Taylor and Maclaurin Polynomials

# Taylor and Maclaurin Polynomials

We are about to look at a new type of series known as Taylor and Maclaurin Series. Before we do so though, we should first introduce what a Taylor and Maclaurin Polynomial is. Recall from the Linear Approximation of Single Variable Functions page, that if $f$ is a differentiable function such that $f'(c)$ exists, then for $x$ near to $c$ we have that $f(x) \approx f(c) + f'(c)(x - c)$ and the linearization of $f$ at $c$ is the function:

(1)
$$L(x) = f(c) + f'(c)(x - c)$$

We will instead denote this function as $P_1(x) = \frac{f(c)}{0!} + \frac{f'(x)(x - c)}{1!}$. We note that this degree $1$ or less polynomial best approximates $f$ at $c$ since $P_1(c) = f(c)$ and $P_1'(c) = f'(c)$.

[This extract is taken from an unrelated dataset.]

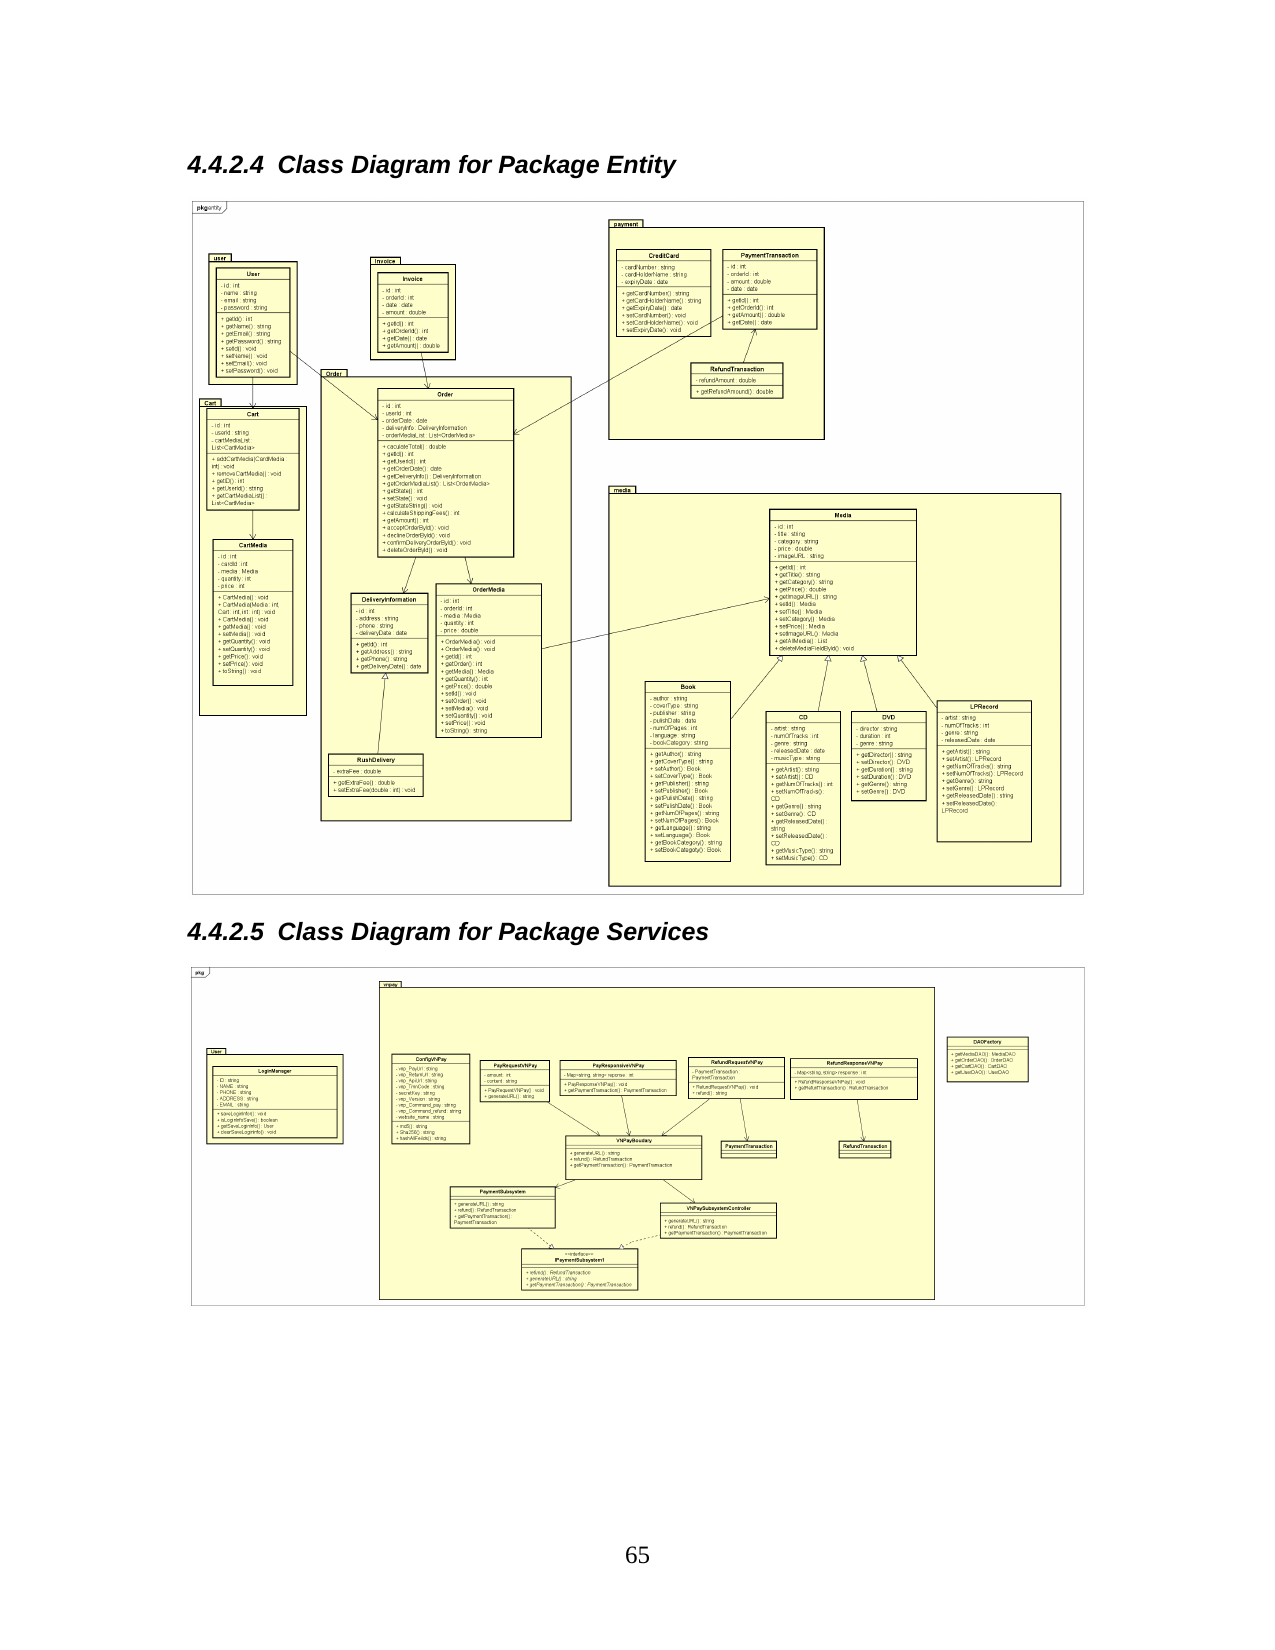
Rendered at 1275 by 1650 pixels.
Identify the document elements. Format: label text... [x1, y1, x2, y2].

Now suppose that $f$ is a twice differentiable function. If we want a higher degree of accuracy in approximating $f$ with a polynomial $P$ for $x$ near $c$, then we can use a polynomial with degree $2$ or less, $P_2(x)$ which is obtained in a similar manner to the linearization:

(2)
\begin{align} \quad P_2(x) = \frac{f(c)}{0!} + \frac{f'(c)}{1!}(x - c) + \frac{f''(x)}{2!}(x - c)^2 \end{align}

Once again, we note that this degree $2$ or less polynomial best approximates $f$ at $c$ since $P_2(c) = f(c)$, $P_2'(c) = f'(c)$, and $P_2''(c) = f''(c)$.

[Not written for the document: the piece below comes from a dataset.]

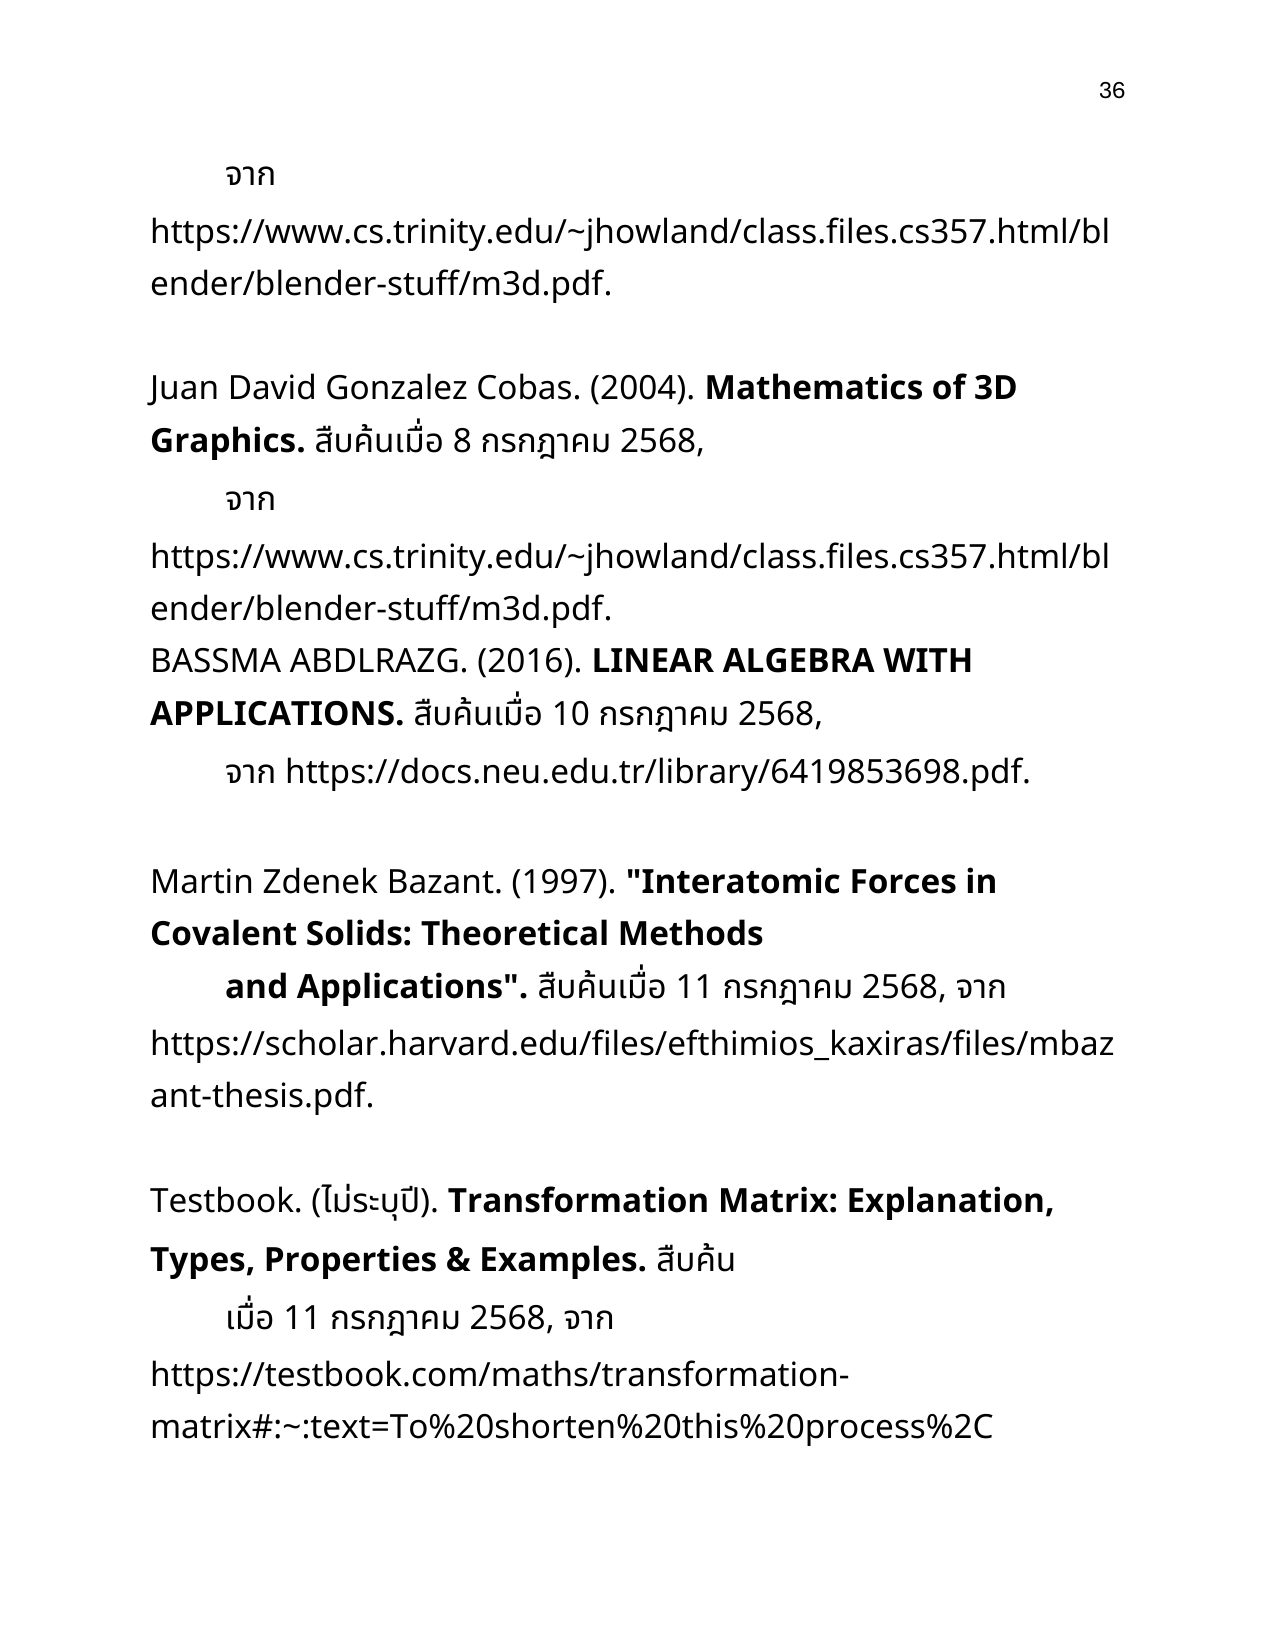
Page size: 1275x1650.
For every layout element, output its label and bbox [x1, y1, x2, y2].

Furthermore if $f$ is $n$ times differentiable, then we can use a polynomial of degree $n$ or less ($n ≥ 1$) to improve the accuracy in our approximation.

(3)
\begin{align} \quad P_n(x) = \frac{f(c)}{0!} + \frac{f^{(1)}(c)}{1!}(x - c) + \frac{f^{(2)}(c)}{2!}(x - c)^2 + ... + \frac{f^{(n)}(c)}{n!}(x - c)^n \end{align}

We can see that this degree $n$ or less polynomial best approximates $f$ at $c$ since $P_n(c) = f(c)$, $P_n'(c) = f'(c)$, …, $P^{(n)}(c) = f^{(n)}(c)$.

These polynomials $P_1$, $P_2$, …, $P_n$ has a special name which we formally define below.

 Definition: Let $f$ be a function that is $n$ times differentiable on an open interval containing $x = c$. Then the Taylor Polynomial of $f$ at $c$ is $P_n(x) = f(c) + \frac{f^{(1)}(c)}{1!}(x - c) + \frac{f^{(2)}(c)}{2!}(x - c)^2 + ... + \frac{f^{(n)}(c)}{n!} (x - c)^n$. If $c = 0$, then $P_n(x) = f(0) + \frac{f^{(1)}(0)}{1!}x + \frac{f^{(2)}(0)}{2!}x^2 + ... + \frac{f^{(n)}(0)}{n!} x^n$ is said to be the Maclaurin Polynomial of $f$ at $c$.

Let's look at some examples of finding Taylor/Polynomial polynomials for functions.

## Example 1

Find the third order Taylor polynomial for the function $f(x) = \sin x$ centered at $x = \pi$.

Using the formula directly we have that:

(4)
\begin{align} \quad P_3(x) = \sin (\pi) + \frac{\cos (\pi)}{1!} (x - \pi) + \frac{-\sin (\pi)}{2!} (x - \pi)^2 + \frac{- \cos (\pi)}{3!} (x - \pi)^3 \\ \quad P_3(x) = -(x - \pi) + \frac{(x - \pi)^3}{3!} \end{align}

The graph of $P_3$ is given below in green and the graph of $f(x) = \sin x$ is given below in blue.

## Example 2

Find the fourth order Taylor polynomial for the function $f(x) = \sqrt{x}$ centered at $x = 16$.

Using the formula directly we gave that:

(5)
\begin{align} \quad P_4(x) = \sqrt{16} + \frac{1}{1! * 2(16)^{1/2}}(x - 16) - \frac{1}{2! * 4(16)^{3/2}}(x - 16)^2 + \frac{3}{3! *8 (16)^{5/2}} (x - 16)^3 - \frac{15}{4! * 16 (16)^{7/2}}(x - 16)^4 \end{align}

The graph of $P_4$ is given below in yellow and the graph of $f(x) = \sqrt{x}$ is given below in red.